*** Data shown Section Begins ***

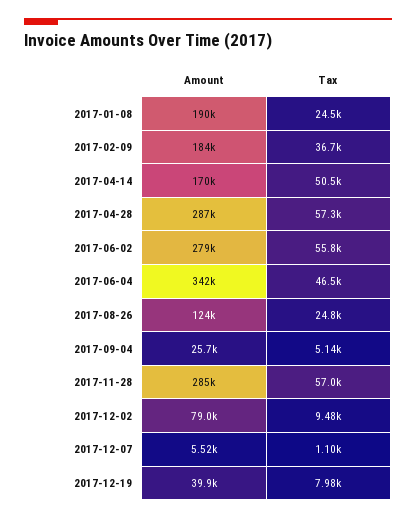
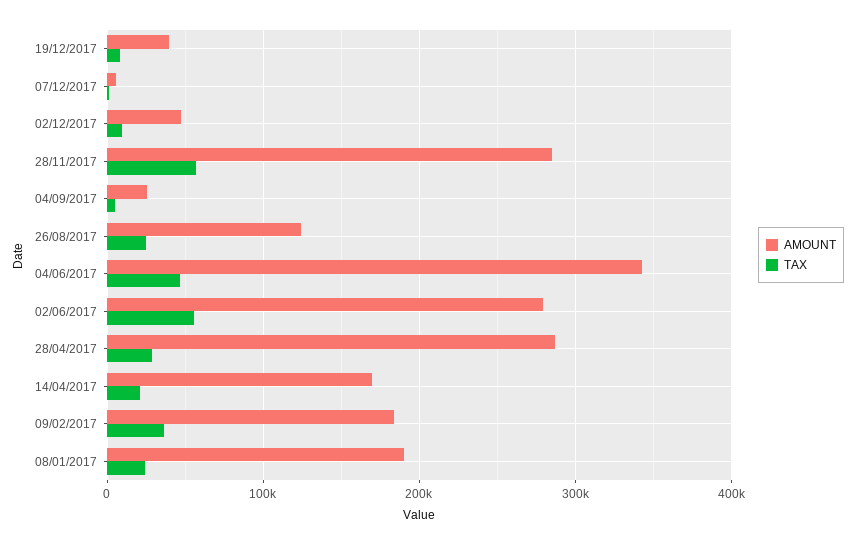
  {
    "Amount": {
      "2017-01-08": 190000,
      "2017-02-09": 184000,
      "2017-04-14": 170000,
      "2017-04-28": 287000,
      "2017-06-02": 279000,
      "2017-06-04": 342000,
      "2017-08-26": 124000,
      "2017-09-04": 25700,
      "2017-11-28": 285000,
-     "2017-12-02": 79000,
+     "2017-12-02": 50000,
      "2017-12-07": 5520,
      "2017-12-19": 39900
    },
    "Tax": {
      "2017-01-08": 24500,
      "2017-02-09": 36700,
-     "2017-04-14": 50500,
+     "2017-04-14": 20000,
-     "2017-04-28": 57300,
+     "2017-04-28": 30000,
      "2017-06-02": 55800,
      "2017-06-04": 46500,
      "2017-08-26": 24800,
      "2017-09-04": 5140,
      "2017-11-28": 57000,
      "2017-12-02": 9480,
      "2017-12-07": 1100,
      "2017-12-19": 7980
    }
  }

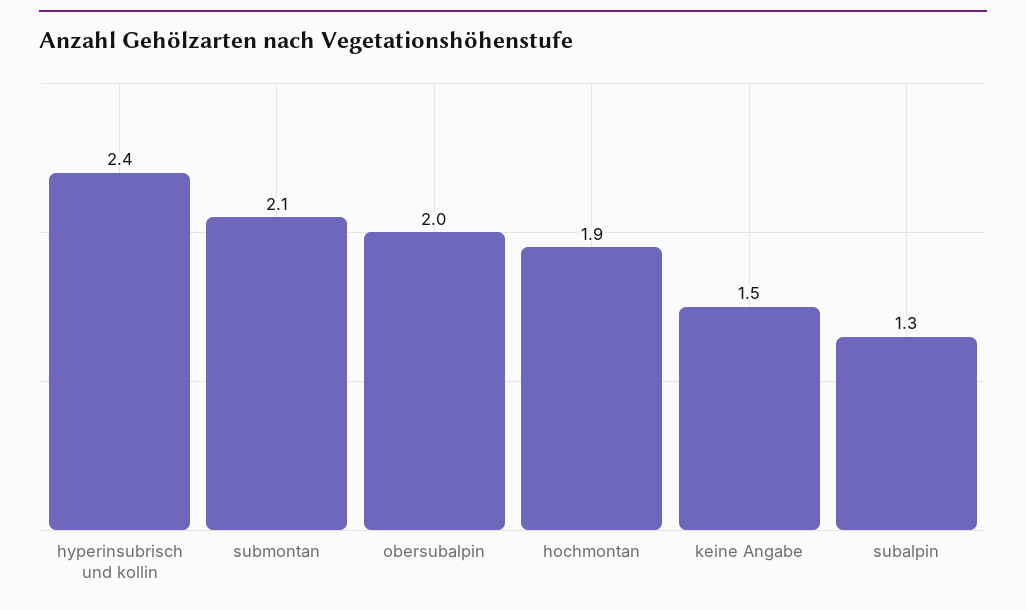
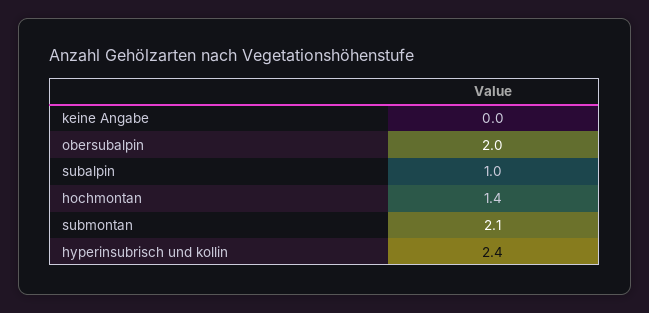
  {
    "hyperinsubrisch und kollin": 2.4,
    "submontan": 2.1,
    "obersubalpin": 2,
-   "hochmontan": 1.9,
+   "hochmontan": 1.4,
-   "keine Angabe": 1.5,
+   "keine Angabe": 0,
-   "subalpin": 1.3
+   "subalpin": 1
  }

*** Data shown Section Ends ***

*Problem to solve*
Give back every entry in full, exactly as written, with no picture included.

*Answer to the problem*
  {
    "Amount": {
      "2017-01-08": 190000,
      "2017-02-09": 184000,
      "2017-04-14": 170000,
      "2017-04-28": 287000,
      "2017-06-02": 279000,
      "2017-06-04": 342000,
      "2017-08-26": 124000,
      "2017-09-04": 25700,
      "2017-11-28": 285000,
-     "2017-12-02": 79000,
+     "2017-12-02": 50000,
      "2017-12-07": 5520,
      "2017-12-19": 39900
    },
    "Tax": {
      "2017-01-08": 24500,
      "2017-02-09": 36700,
-     "2017-04-14": 50500,
+     "2017-04-14": 20000,
-     "2017-04-28": 57300,
+     "2017-04-28": 30000,
      "2017-06-02": 55800,
      "2017-06-04": 46500,
      "2017-08-26": 24800,
      "2017-09-04": 5140,
      "2017-11-28": 57000,
      "2017-12-02": 9480,
      "2017-12-07": 1100,
      "2017-12-19": 7980
    }
  }

  {
    "hyperinsubrisch und kollin": 2.4,
    "submontan": 2.1,
    "obersubalpin": 2,
-   "hochmontan": 1.9,
+   "hochmontan": 1.4,
-   "keine Angabe": 1.5,
+   "keine Angabe": 0,
-   "subalpin": 1.3
+   "subalpin": 1
  }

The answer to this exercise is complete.